Start of Records for the task
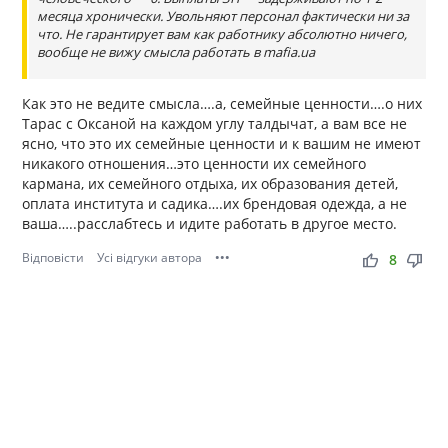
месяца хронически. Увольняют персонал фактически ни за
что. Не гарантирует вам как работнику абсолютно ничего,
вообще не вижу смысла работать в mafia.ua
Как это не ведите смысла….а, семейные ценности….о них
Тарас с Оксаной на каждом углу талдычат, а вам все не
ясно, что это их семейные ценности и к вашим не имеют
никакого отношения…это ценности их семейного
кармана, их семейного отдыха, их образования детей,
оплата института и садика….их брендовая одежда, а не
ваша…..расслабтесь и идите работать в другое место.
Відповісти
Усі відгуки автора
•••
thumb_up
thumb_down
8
End of Records for the task
Start of Records for the task
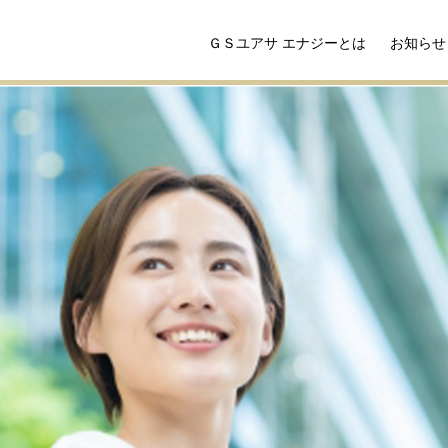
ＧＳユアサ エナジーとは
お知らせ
End of Records for the task
Start of Records for the task
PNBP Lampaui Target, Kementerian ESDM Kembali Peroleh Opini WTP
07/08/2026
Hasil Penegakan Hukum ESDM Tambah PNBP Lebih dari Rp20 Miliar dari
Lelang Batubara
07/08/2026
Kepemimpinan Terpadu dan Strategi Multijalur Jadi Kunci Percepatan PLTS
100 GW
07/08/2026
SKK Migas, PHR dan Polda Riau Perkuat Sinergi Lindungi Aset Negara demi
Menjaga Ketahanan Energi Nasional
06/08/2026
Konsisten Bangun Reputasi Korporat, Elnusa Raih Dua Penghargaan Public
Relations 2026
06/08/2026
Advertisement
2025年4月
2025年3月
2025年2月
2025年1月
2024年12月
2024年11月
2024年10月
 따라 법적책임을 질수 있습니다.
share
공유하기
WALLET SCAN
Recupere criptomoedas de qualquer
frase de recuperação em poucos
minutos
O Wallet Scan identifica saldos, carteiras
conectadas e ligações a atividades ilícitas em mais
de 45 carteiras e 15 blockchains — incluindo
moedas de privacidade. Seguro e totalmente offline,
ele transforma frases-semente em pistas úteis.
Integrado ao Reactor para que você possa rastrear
End of Records for the task
*Task to carry out*:
Copy each line above holding "carteiras".

*Reply*:
O Wallet Scan identifica saldos, carteiras
de 45 carteiras e 15 blockchains — incluindo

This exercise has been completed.